• TASK INSTRUCTIONS: All lines with the word "down" must be pulled from the entries below.

• RAW DATA:

= Beginning of Section =

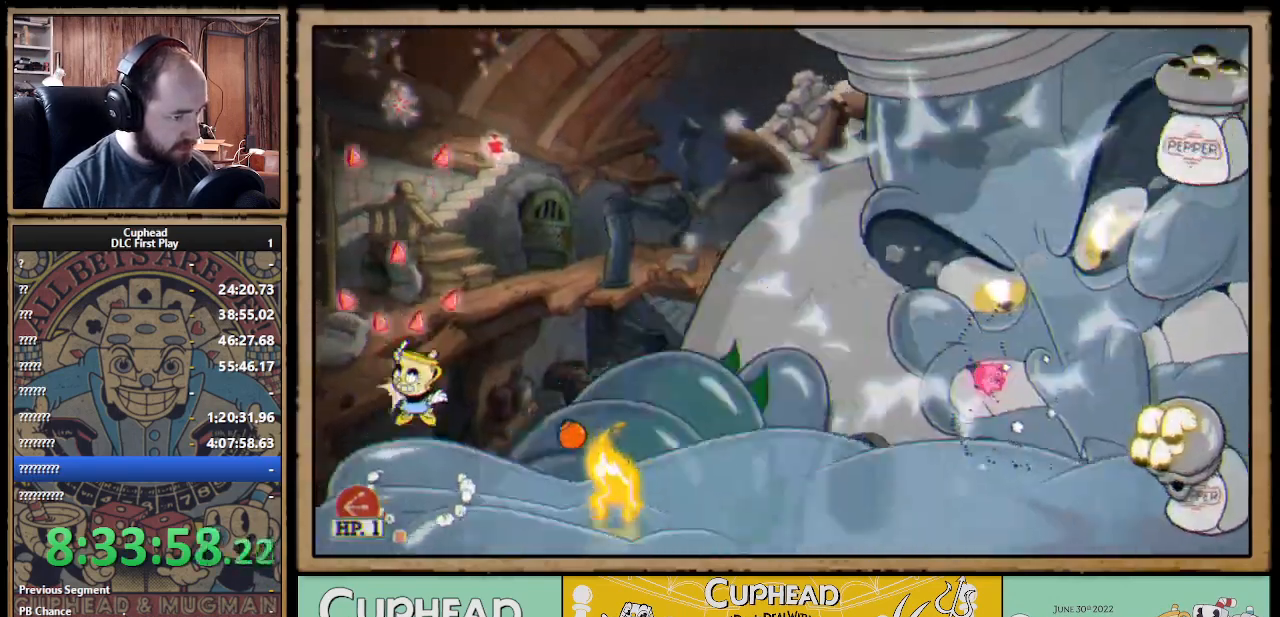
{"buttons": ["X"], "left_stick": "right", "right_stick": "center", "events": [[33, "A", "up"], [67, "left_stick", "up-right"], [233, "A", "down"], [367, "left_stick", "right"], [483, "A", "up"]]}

= End of Section =
= Beginning of Section =

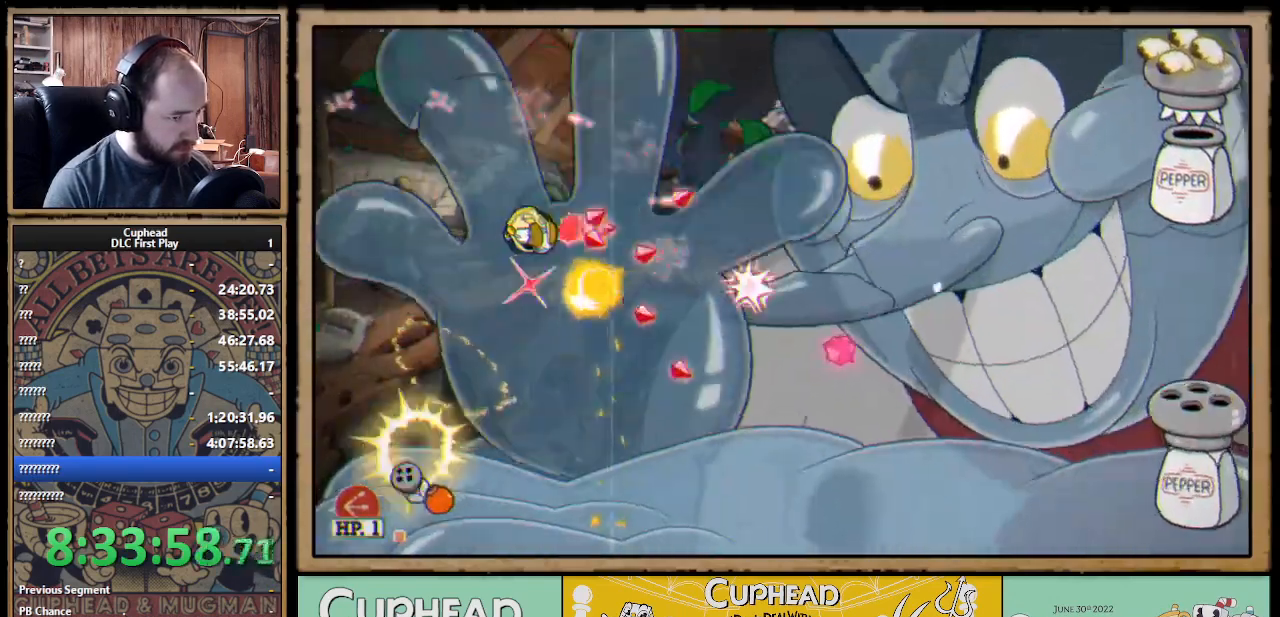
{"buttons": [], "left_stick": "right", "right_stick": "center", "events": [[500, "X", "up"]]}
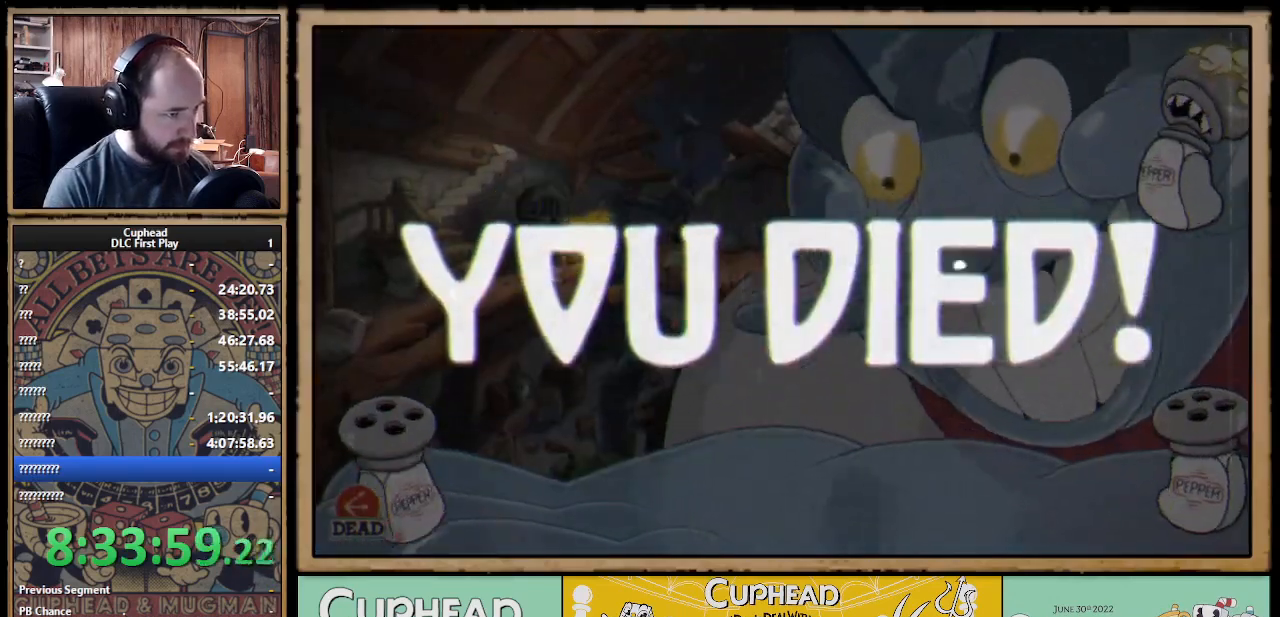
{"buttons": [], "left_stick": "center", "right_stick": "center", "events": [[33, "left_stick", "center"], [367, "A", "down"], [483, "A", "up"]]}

= End of Section =
= Beginning of Section =

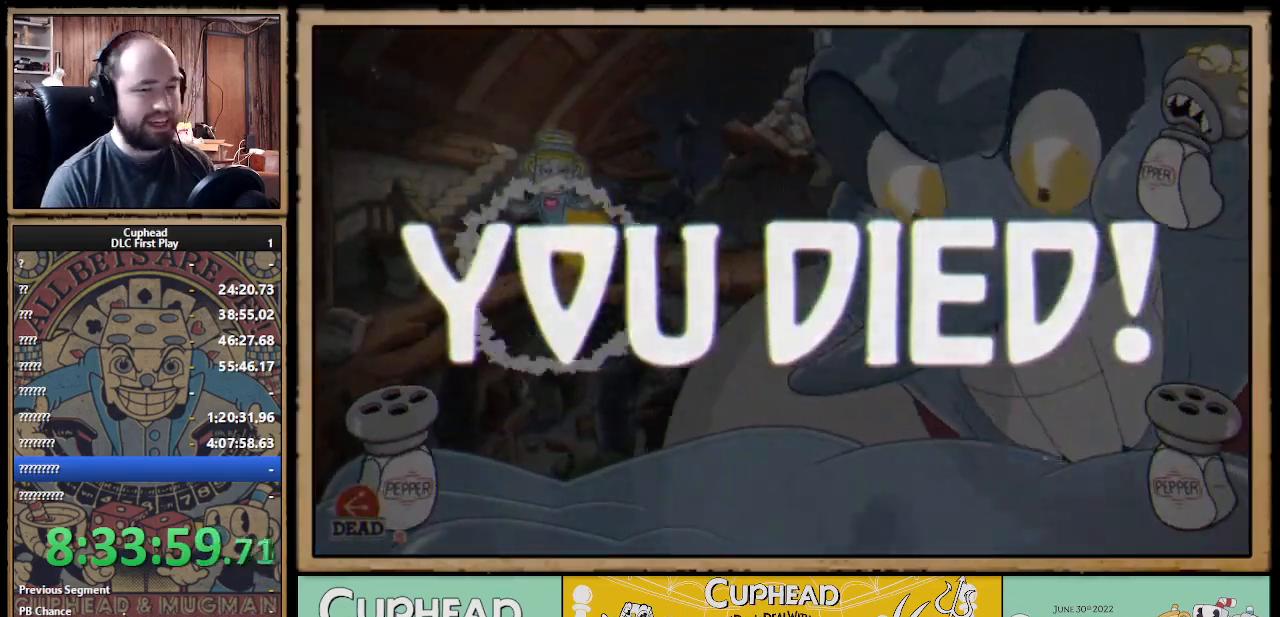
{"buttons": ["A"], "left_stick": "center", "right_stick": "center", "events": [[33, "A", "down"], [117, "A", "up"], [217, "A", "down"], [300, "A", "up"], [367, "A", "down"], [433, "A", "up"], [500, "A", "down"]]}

= End of Section =

• RESULT OF THIS EXERCISE:
{"buttons": ["X"], "left_stick": "right", "right_stick": "center", "events": [[33, "A", "up"], [67, "left_stick", "up-right"], [233, "A", "down"], [367, "left_stick", "right"], [483, "A", "up"]]}
{"buttons": [], "left_stick": "center", "right_stick": "center", "events": [[33, "left_stick", "center"], [367, "A", "down"], [483, "A", "up"]]}
{"buttons": ["A"], "left_stick": "center", "right_stick": "center", "events": [[33, "A", "down"], [117, "A", "up"], [217, "A", "down"], [300, "A", "up"], [367, "A", "down"], [433, "A", "up"], [500, "A", "down"]]}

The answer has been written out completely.